To do: List each line in the data below that contains the word "Public". Case matters.

[Saved data entries]
○ ○ ○ ○ ○

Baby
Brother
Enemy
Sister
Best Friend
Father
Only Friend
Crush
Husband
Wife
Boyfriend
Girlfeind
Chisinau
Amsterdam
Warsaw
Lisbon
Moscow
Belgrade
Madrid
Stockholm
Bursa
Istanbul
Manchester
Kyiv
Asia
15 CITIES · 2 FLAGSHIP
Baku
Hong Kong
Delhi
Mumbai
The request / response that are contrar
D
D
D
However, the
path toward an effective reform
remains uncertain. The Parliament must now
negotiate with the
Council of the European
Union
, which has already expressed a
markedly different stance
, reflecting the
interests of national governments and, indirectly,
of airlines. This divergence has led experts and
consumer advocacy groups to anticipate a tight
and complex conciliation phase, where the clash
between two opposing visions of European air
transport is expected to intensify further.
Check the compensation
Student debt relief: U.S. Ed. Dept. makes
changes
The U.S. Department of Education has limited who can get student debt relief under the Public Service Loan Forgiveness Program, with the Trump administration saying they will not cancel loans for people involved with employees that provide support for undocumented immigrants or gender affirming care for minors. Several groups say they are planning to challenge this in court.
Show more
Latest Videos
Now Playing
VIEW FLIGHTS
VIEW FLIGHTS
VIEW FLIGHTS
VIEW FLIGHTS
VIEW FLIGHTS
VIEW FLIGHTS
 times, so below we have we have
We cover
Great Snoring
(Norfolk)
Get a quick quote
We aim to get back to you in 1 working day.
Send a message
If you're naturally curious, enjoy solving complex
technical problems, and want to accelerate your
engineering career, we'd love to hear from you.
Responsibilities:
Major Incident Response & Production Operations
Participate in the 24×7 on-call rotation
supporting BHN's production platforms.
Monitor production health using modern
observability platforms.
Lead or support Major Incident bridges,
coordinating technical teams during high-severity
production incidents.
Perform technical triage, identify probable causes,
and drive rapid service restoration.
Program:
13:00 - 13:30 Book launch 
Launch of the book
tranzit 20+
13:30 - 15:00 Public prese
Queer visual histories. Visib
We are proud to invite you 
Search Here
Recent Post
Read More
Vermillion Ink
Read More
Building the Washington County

○ ○ ○ ○ ○

Answer to this problem:
The U.S. Department of Education has limited who can get student debt relief under the Public Service Loan Forgiveness Program, with the Trump administration saying they will not cancel loans for people involved with employees that provide support for undocumented immigrants or gender affirming care for minors. Several groups say they are planning to challenge this in court.
13:30 - 15:00 Public prese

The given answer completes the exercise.